Hi, bioconductor members,
I have two questions here. The first one is basically about how to use narrow() to keep the wanted sequence in an efficient way. I have a read and corresponding cigar, a subset from my
GAlignments instance. I want to clip the insertion and soft-clip from the read so that I can find the type of mismatch between the read and the reference genome. (A similar question was asked here: Finding mismatches between reads and reference sequence. I have tried to use the code given by Herve there, but many of the functions are deprecated and I have to improvise. )
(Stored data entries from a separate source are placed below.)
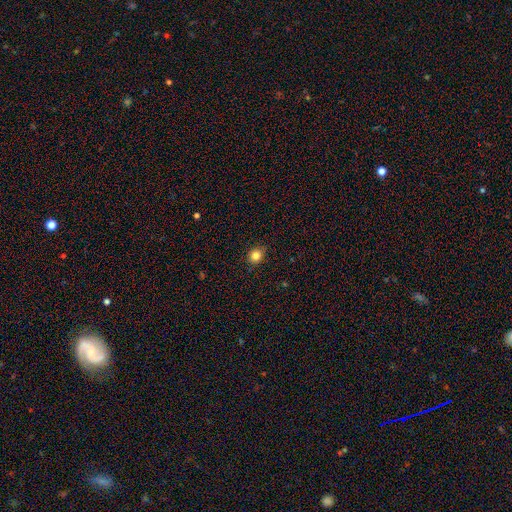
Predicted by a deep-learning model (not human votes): smooth 83%, star or artifact 12%, featured or disk 5%. Down the decision tree: how rounded — round (77%); merging — none (87%).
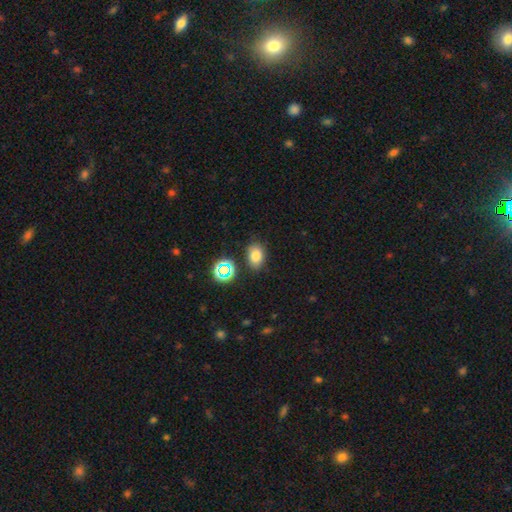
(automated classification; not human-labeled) This is likely a smooth galaxy (76%). How rounded: likely in between (73%). Merging: likely none (80%).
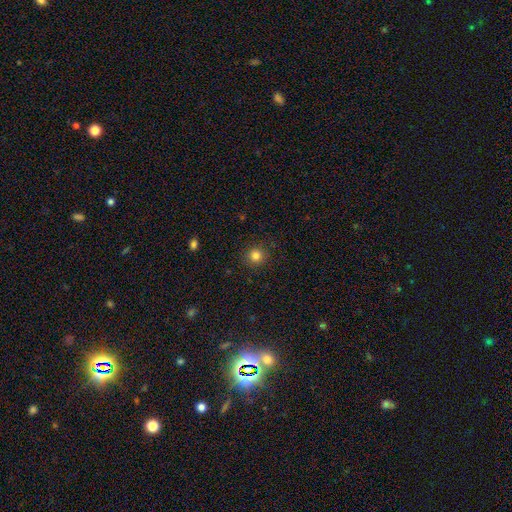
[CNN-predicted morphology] A smooth galaxy with no disk features (82%) that is round (92%).

Vote fractions:
- Smooth or featured? smooth: 82% / star or artifact: 13% / featured or disk: 5%
- How rounded? round: 92% / in between: 7% / cigar-shaped: 1%
- Merging? none: 90% / minor disturbance: 7% / major disturbance: 2% / merger: 1%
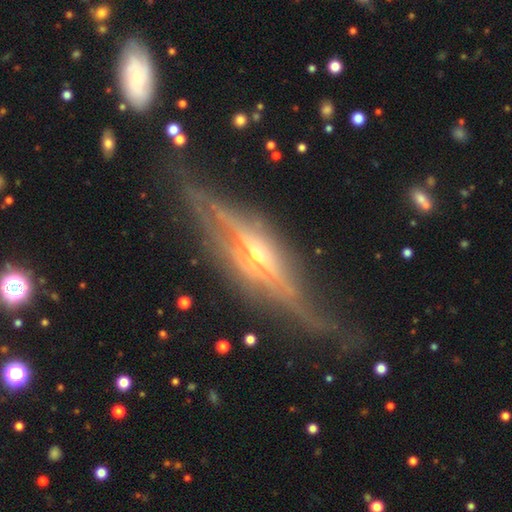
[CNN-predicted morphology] featured or disk 86%, smooth 8%, star or artifact 6%. Down the decision tree: edge-on disk — yes (92%); edge-on bulge — rounded (86%); merging — none (73%).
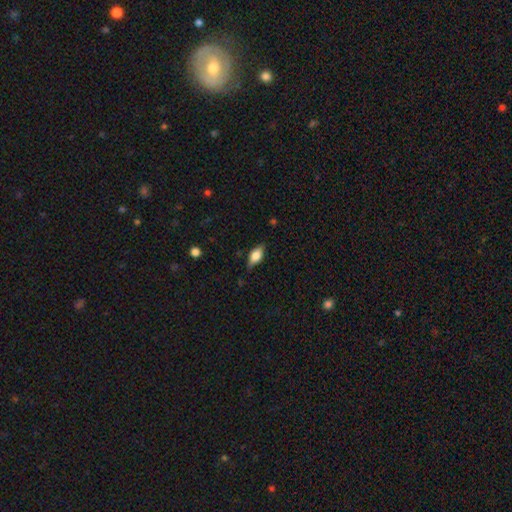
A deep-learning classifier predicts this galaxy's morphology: Q: Smooth or featured?
A: smooth (68%); runner-up: featured or disk (24%)
Q: How rounded?
A: in between (84%); runner-up: cigar-shaped (11%)
Q: Merging?
A: none (77%); runner-up: minor disturbance (18%)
I start with a read with insertion:
cigar <- c("47M1I52M") qseq <- DNAStringSet(x="TTCAAATGTGAACAAGTGCTTTTCCCACAGCTATTGAAATAACCATATTTTTTTTCTTTTATTCAGTTAATGTGGTTAATTTCATTGTTTGGTTTTCTAA") clipping <- unlist(cigarRangesAlongQuerySpace(cigar, ops="M")) > clipping IRanges object with 2 ranges and 0 metadata columns: start end width <integer> <integer> <integer>  1 47 47  49 100 52
Then I want to keep the sequence from 1 to 47 and 49 to 100. I don't know how to do it efficiently, so I did it in a stupid way:
s1 <- narrow(qseq, start=1, end=47) s2 <- narrow(qseq, start=49, end=100) qseq <- DNAStringSet(x=paste0(s1, s2))
I don't understand why
narrow(qseq, start=start(clipping), end=end(clipping)) won't work. Tried to understand how solveUserSEW works and not really helping. Can you make a suggestion for a more robust way??
My goal is to find the A-G mismatch, which would suggest an A-I editing site, and ultimately finding the editing enriched region. So this is my first step to remove the soft-clip and insertion from the read sequence. To accomplish it, I just keep the range with CIGAR -OPS=M (
cigarRangesAlongQuerySpace(cigar, ops="M")). Does that make sense? Any flaws? Or is there any better way?